* **Task to carry out**: Please go through the records below and return every line holding the word "anything".
### Raw data
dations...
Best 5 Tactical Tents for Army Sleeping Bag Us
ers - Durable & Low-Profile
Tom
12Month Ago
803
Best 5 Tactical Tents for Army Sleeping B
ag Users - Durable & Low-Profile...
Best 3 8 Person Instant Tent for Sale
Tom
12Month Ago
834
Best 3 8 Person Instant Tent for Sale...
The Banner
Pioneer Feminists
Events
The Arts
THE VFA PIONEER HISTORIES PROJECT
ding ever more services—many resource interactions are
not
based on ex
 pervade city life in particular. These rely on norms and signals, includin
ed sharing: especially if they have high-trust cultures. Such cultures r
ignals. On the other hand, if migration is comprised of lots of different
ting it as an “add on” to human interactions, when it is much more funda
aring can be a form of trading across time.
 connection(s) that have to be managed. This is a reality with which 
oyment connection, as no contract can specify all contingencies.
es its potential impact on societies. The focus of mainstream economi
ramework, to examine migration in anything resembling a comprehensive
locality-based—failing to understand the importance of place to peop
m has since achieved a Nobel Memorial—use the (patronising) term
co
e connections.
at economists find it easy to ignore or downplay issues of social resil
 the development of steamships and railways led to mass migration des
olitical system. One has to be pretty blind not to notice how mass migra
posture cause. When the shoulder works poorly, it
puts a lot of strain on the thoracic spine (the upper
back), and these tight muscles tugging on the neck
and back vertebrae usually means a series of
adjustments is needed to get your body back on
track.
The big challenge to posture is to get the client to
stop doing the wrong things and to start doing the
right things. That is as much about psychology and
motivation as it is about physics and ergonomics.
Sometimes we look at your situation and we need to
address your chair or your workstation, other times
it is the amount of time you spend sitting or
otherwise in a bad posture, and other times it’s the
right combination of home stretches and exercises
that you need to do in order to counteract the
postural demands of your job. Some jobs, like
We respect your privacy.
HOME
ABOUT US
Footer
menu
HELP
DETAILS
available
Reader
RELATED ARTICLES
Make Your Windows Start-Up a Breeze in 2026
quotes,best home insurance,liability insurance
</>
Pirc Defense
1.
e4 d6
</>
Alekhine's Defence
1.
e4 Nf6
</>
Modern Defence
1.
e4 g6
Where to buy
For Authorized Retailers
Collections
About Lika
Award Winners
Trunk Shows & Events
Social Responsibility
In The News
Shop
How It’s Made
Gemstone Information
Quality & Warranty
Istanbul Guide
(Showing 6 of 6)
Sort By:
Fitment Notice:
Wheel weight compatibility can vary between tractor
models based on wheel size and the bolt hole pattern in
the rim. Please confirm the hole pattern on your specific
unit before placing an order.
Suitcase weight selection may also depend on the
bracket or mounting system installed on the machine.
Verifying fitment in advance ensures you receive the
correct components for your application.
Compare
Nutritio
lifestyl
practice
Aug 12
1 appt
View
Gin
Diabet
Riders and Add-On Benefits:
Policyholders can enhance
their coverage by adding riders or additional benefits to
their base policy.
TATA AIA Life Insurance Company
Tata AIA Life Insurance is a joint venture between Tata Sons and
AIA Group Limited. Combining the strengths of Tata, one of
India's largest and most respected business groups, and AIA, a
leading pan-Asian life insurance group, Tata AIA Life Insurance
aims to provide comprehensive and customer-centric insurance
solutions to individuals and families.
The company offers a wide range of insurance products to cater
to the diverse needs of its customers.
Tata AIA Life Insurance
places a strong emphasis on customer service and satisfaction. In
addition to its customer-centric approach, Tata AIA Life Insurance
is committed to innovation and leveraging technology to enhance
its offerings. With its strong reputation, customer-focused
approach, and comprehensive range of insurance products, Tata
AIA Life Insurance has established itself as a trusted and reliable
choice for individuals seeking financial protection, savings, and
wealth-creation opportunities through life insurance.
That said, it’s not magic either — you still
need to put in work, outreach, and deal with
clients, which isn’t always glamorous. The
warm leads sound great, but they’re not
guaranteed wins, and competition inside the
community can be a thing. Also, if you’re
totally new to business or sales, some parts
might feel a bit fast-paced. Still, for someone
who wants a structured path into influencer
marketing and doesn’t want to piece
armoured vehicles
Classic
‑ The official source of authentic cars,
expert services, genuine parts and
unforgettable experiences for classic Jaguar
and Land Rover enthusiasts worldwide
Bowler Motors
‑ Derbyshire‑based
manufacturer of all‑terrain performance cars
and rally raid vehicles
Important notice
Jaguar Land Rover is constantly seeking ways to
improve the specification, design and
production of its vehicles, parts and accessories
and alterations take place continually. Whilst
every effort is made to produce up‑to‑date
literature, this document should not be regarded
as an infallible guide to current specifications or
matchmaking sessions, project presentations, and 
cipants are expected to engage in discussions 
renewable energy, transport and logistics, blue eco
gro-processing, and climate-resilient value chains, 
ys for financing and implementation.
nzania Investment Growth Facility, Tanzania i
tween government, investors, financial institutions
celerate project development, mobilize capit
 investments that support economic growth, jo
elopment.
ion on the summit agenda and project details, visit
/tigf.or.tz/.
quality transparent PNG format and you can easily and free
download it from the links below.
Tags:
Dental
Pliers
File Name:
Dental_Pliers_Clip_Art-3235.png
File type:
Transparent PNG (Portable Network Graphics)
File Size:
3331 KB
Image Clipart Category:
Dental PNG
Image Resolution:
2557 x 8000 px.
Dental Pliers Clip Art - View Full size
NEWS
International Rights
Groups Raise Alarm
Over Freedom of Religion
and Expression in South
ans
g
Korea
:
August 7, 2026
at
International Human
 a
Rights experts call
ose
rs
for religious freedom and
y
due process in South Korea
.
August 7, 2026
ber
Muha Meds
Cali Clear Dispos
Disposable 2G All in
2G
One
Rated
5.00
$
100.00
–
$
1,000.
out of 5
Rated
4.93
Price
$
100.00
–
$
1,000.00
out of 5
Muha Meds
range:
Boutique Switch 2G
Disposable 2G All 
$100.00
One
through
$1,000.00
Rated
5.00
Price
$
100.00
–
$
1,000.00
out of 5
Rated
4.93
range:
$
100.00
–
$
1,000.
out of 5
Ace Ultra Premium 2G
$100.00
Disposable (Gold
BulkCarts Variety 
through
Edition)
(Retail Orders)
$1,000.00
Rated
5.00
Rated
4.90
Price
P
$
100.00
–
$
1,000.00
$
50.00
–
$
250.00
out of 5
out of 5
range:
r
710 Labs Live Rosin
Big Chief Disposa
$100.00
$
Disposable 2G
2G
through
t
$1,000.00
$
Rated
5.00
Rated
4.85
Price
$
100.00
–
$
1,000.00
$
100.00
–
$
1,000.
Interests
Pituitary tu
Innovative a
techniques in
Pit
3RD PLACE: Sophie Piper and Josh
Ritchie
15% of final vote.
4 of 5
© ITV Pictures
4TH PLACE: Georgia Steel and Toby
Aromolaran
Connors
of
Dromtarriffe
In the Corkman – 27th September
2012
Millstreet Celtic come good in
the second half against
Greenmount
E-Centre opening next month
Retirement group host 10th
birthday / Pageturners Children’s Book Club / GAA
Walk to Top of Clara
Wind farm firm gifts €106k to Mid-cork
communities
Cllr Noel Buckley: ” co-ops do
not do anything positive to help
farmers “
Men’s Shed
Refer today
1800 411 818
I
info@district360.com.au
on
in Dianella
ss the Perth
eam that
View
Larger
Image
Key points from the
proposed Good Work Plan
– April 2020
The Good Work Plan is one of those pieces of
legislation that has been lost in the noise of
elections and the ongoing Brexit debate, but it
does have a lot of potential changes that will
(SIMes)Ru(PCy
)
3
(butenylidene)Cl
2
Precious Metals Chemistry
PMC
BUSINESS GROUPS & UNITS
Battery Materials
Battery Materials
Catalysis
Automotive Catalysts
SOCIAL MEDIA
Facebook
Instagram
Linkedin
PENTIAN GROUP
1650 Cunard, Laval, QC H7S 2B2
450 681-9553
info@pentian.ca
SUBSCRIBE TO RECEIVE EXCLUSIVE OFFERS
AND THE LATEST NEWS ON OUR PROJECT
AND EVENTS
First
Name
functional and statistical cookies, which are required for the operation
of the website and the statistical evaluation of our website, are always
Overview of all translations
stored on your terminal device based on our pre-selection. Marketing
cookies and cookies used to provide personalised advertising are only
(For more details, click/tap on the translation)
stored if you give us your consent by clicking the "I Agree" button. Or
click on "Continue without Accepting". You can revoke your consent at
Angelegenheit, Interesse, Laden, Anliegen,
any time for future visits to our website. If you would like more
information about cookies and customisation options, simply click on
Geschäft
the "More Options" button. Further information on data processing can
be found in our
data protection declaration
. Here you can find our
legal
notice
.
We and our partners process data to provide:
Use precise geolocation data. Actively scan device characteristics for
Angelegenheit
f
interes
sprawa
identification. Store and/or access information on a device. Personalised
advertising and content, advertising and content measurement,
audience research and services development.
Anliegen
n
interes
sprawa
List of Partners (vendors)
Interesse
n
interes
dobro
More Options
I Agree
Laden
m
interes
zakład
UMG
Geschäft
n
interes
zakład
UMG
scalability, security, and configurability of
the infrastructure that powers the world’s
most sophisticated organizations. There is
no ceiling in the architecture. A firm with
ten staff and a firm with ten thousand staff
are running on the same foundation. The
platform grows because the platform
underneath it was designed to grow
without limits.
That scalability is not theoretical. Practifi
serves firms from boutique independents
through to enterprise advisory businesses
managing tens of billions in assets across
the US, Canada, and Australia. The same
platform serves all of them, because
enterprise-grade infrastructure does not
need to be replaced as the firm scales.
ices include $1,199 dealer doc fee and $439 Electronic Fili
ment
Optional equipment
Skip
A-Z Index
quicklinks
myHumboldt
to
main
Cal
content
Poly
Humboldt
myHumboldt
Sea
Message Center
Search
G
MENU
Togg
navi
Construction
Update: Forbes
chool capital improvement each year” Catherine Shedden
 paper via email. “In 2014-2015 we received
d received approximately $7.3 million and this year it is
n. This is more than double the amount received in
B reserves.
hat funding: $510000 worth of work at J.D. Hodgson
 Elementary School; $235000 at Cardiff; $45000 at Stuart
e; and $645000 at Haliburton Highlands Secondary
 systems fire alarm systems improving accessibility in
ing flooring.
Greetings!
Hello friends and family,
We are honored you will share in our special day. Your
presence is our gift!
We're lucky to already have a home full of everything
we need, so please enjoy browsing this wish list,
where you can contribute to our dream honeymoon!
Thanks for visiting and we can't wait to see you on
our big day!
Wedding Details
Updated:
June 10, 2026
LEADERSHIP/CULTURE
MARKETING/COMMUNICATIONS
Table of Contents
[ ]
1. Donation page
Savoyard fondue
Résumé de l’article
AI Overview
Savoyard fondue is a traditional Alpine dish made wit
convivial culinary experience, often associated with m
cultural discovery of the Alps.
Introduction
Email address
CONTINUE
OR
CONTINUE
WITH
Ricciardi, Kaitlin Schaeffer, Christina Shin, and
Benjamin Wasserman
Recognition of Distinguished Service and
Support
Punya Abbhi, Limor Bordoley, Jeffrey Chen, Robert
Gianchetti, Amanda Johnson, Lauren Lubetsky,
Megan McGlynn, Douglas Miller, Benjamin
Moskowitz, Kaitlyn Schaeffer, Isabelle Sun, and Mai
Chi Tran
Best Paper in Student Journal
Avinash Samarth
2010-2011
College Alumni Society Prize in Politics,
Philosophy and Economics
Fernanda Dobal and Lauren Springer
######
* **Result**:
ramework, to examine migration in anything resembling a comprehensive
not do anything positive to help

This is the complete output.